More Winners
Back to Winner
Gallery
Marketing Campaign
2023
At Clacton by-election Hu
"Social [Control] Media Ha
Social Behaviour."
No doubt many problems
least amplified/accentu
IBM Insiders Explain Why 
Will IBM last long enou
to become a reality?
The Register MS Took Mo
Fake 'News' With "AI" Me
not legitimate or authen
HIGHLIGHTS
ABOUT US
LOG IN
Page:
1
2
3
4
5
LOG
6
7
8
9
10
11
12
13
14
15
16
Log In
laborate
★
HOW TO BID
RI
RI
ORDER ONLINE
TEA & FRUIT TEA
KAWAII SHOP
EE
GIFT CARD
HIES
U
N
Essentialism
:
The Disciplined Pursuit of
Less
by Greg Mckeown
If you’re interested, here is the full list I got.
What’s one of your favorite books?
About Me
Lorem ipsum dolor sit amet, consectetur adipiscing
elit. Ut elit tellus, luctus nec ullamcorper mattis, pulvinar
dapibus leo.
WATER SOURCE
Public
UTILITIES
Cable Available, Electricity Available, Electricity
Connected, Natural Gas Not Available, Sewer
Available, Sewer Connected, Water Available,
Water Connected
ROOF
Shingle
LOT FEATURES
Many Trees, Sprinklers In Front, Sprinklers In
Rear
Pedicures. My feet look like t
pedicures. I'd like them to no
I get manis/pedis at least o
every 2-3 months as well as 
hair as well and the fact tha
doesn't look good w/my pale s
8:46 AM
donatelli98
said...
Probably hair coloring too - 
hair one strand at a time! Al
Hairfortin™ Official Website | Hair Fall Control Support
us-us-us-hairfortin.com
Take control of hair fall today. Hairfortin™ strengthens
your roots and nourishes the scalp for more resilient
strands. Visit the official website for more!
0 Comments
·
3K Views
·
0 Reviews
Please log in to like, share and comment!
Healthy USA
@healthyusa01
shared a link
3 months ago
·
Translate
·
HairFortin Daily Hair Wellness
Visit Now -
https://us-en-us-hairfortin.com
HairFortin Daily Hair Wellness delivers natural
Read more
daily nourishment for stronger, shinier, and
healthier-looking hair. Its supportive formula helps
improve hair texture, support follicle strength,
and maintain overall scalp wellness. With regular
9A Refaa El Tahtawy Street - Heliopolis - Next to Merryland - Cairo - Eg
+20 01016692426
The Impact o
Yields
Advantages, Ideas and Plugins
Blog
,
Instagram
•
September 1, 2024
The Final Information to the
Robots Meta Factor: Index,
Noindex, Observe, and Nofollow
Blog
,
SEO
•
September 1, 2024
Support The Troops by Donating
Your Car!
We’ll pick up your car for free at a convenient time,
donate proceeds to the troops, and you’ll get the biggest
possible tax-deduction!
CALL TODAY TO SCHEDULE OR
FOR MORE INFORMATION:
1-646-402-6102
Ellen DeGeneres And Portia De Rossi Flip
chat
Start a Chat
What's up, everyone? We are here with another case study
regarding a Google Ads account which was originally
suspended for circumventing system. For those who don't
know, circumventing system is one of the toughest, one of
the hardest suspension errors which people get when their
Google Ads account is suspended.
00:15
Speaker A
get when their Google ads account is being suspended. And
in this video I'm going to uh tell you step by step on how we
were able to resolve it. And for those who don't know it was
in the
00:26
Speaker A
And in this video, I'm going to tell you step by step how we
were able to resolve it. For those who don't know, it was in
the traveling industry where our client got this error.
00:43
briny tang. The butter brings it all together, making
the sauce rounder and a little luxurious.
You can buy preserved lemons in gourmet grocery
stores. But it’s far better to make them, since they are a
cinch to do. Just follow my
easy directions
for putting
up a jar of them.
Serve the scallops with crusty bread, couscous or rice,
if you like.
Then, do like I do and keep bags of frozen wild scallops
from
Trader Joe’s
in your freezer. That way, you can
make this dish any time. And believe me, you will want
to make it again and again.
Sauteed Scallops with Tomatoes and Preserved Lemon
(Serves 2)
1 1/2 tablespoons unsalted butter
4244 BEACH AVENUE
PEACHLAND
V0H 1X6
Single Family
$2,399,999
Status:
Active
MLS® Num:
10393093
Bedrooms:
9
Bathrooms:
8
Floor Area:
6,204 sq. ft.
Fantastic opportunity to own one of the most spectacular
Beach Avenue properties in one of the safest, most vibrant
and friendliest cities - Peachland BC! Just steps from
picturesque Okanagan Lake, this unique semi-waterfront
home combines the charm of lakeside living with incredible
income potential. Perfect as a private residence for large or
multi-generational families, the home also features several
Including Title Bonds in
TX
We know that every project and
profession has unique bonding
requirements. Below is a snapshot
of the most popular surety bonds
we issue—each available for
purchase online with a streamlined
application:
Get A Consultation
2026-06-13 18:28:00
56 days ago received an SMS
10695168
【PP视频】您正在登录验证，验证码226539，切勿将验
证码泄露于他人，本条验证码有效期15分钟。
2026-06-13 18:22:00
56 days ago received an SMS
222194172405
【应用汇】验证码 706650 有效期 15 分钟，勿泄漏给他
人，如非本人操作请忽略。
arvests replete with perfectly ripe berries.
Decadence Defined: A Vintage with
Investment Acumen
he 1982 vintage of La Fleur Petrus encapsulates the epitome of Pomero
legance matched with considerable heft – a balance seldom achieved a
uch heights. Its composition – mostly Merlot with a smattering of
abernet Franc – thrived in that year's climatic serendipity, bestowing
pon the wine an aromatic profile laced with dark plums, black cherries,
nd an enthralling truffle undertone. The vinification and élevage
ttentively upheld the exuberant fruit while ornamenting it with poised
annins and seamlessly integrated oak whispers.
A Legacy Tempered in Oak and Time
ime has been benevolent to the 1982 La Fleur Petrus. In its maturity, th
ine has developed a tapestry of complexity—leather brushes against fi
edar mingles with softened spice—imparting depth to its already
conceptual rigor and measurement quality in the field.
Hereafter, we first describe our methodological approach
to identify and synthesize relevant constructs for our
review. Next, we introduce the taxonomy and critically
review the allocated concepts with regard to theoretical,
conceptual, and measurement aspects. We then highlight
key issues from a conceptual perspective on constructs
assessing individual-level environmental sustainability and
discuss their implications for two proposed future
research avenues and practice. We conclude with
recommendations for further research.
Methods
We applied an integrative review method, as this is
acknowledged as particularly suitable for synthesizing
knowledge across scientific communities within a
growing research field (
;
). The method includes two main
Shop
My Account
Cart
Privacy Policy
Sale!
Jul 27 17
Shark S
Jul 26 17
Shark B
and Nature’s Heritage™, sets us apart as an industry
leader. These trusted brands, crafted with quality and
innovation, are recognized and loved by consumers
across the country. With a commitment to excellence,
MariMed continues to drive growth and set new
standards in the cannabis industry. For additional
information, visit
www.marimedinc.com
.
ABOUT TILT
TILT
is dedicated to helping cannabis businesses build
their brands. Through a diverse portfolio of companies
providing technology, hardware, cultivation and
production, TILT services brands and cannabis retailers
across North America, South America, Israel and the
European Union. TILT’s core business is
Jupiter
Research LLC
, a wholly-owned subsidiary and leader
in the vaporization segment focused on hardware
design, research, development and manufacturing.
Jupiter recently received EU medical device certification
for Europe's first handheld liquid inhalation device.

### Exercise objective:
Copy down every record, keeping each one exact.

### Answer area:
More Winners
Back to Winner
Gallery
Marketing Campaign
2023
At Clacton by-election Hu
"Social [Control] Media Ha
Social Behaviour."
No doubt many problems
least amplified/accentu
IBM Insiders Explain Why 
Will IBM last long enou
to become a reality?
The Register MS Took Mo
Fake 'News' With "AI" Me
not legitimate or authen
HIGHLIGHTS
ABOUT US
LOG IN
Page:
1
2
3
4
5
LOG
6
7
8
9
10
11
12
13
14
15
16
Log In
laborate
★
HOW TO BID
RI
RI
ORDER ONLINE
TEA & FRUIT TEA
KAWAII SHOP
EE
GIFT CARD
HIES
U
N
Essentialism
:
The Disciplined Pursuit of
Less
by Greg Mckeown
If you’re interested, here is the full list I got.
What’s one of your favorite books?
About Me
Lorem ipsum dolor sit amet, consectetur adipiscing
elit. Ut elit tellus, luctus nec ullamcorper mattis, pulvinar
dapibus leo.
WATER SOURCE
Public
UTILITIES
Cable Available, Electricity Available, Electricity
Connected, Natural Gas Not Available, Sewer
Available, Sewer Connected, Water Available,
Water Connected
ROOF
Shingle
LOT FEATURES
Many Trees, Sprinklers In Front, Sprinklers In
Rear
Pedicures. My feet look like t
pedicures. I'd like them to no
I get manis/pedis at least o
every 2-3 months as well as 
hair as well and the fact tha
doesn't look good w/my pale s
8:46 AM
donatelli98
said...
Probably hair coloring too - 
hair one strand at a time! Al
Hairfortin™ Official Website | Hair Fall Control Support
us-us-us-hairfortin.com
Take control of hair fall today. Hairfortin™ strengthens
your roots and nourishes the scalp for more resilient
strands. Visit the official website for more!
0 Comments
·
3K Views
·
0 Reviews
Please log in to like, share and comment!
Healthy USA
@healthyusa01
shared a link
3 months ago
·
Translate
·
HairFortin Daily Hair Wellness
Visit Now -
https://us-en-us-hairfortin.com
HairFortin Daily Hair Wellness delivers natural
Read more
daily nourishment for stronger, shinier, and
healthier-looking hair. Its supportive formula helps
improve hair texture, support follicle strength,
and maintain overall scalp wellness. With regular
9A Refaa El Tahtawy Street - Heliopolis - Next to Merryland - Cairo - Eg
+20 01016692426
The Impact o
Yields
Advantages, Ideas and Plugins
Blog
,
Instagram
•
September 1, 2024
The Final Information to the
Robots Meta Factor: Index,
Noindex, Observe, and Nofollow
Blog
,
SEO
•
September 1, 2024
Support The Troops by Donating
Your Car!
We’ll pick up your car for free at a convenient time,
donate proceeds to the troops, and you’ll get the biggest
possible tax-deduction!
CALL TODAY TO SCHEDULE OR
FOR MORE INFORMATION:
1-646-402-6102
Ellen DeGeneres And Portia De Rossi Flip
chat
Start a Chat
What's up, everyone? We are here with another case study
regarding a Google Ads account which was originally
suspended for circumventing system. For those who don't
know, circumventing system is one of the toughest, one of
the hardest suspension errors which people get when their
Google Ads account is suspended.
00:15
Speaker A
get when their Google ads account is being suspended. And
in this video I'm going to uh tell you step by step on how we
were able to resolve it. And for those who don't know it was
in the
00:26
Speaker A
And in this video, I'm going to tell you step by step how we
were able to resolve it. For those who don't know, it was in
the traveling industry where our client got this error.
00:43
briny tang. The butter brings it all together, making
the sauce rounder and a little luxurious.
You can buy preserved lemons in gourmet grocery
stores. But it’s far better to make them, since they are a
cinch to do. Just follow my
easy directions
for putting
up a jar of them.
Serve the scallops with crusty bread, couscous or rice,
if you like.
Then, do like I do and keep bags of frozen wild scallops
from
Trader Joe’s
in your freezer. That way, you can
make this dish any time. And believe me, you will want
to make it again and again.
Sauteed Scallops with Tomatoes and Preserved Lemon
(Serves 2)
1 1/2 tablespoons unsalted butter
4244 BEACH AVENUE
PEACHLAND
V0H 1X6
Single Family
$2,399,999
Status:
Active
MLS® Num:
10393093
Bedrooms:
9
Bathrooms:
8
Floor Area:
6,204 sq. ft.
Fantastic opportunity to own one of the most spectacular
Beach Avenue properties in one of the safest, most vibrant
and friendliest cities - Peachland BC! Just steps from
picturesque Okanagan Lake, this unique semi-waterfront
home combines the charm of lakeside living with incredible
income potential. Perfect as a private residence for large or
multi-generational families, the home also features several
Including Title Bonds in
TX
We know that every project and
profession has unique bonding
requirements. Below is a snapshot
of the most popular surety bonds
we issue—each available for
purchase online with a streamlined
application:
Get A Consultation
2026-06-13 18:28:00
56 days ago received an SMS
10695168
【PP视频】您正在登录验证，验证码226539，切勿将验
证码泄露于他人，本条验证码有效期15分钟。
2026-06-13 18:22:00
56 days ago received an SMS
222194172405
【应用汇】验证码 706650 有效期 15 分钟，勿泄漏给他
人，如非本人操作请忽略。
arvests replete with perfectly ripe berries.
Decadence Defined: A Vintage with
Investment Acumen
he 1982 vintage of La Fleur Petrus encapsulates the epitome of Pomero
legance matched with considerable heft – a balance seldom achieved a
uch heights. Its composition – mostly Merlot with a smattering of
abernet Franc – thrived in that year's climatic serendipity, bestowing
pon the wine an aromatic profile laced with dark plums, black cherries,
nd an enthralling truffle undertone. The vinification and élevage
ttentively upheld the exuberant fruit while ornamenting it with poised
annins and seamlessly integrated oak whispers.
A Legacy Tempered in Oak and Time
ime has been benevolent to the 1982 La Fleur Petrus. In its maturity, th
ine has developed a tapestry of complexity—leather brushes against fi
edar mingles with softened spice—imparting depth to its already
conceptual rigor and measurement quality in the field.
Hereafter, we first describe our methodological approach
to identify and synthesize relevant constructs for our
review. Next, we introduce the taxonomy and critically
review the allocated concepts with regard to theoretical,
conceptual, and measurement aspects. We then highlight
key issues from a conceptual perspective on constructs
assessing individual-level environmental sustainability and
discuss their implications for two proposed future
research avenues and practice. We conclude with
recommendations for further research.
Methods
We applied an integrative review method, as this is
acknowledged as particularly suitable for synthesizing
knowledge across scientific communities within a
growing research field (
;
). The method includes two main
Shop
My Account
Cart
Privacy Policy
Sale!
Jul 27 17
Shark S
Jul 26 17
Shark B
and Nature’s Heritage™, sets us apart as an industry
leader. These trusted brands, crafted with quality and
innovation, are recognized and loved by consumers
across the country. With a commitment to excellence,
MariMed continues to drive growth and set new
standards in the cannabis industry. For additional
information, visit
www.marimedinc.com
.
ABOUT TILT
TILT
is dedicated to helping cannabis businesses build
their brands. Through a diverse portfolio of companies
providing technology, hardware, cultivation and
production, TILT services brands and cannabis retailers
across North America, South America, Israel and the
European Union. TILT’s core business is
Jupiter
Research LLC
, a wholly-owned subsidiary and leader
in the vaporization segment focused on hardware
design, research, development and manufacturing.
Jupiter recently received EU medical device certification
for Europe's first handheld liquid inhalation device.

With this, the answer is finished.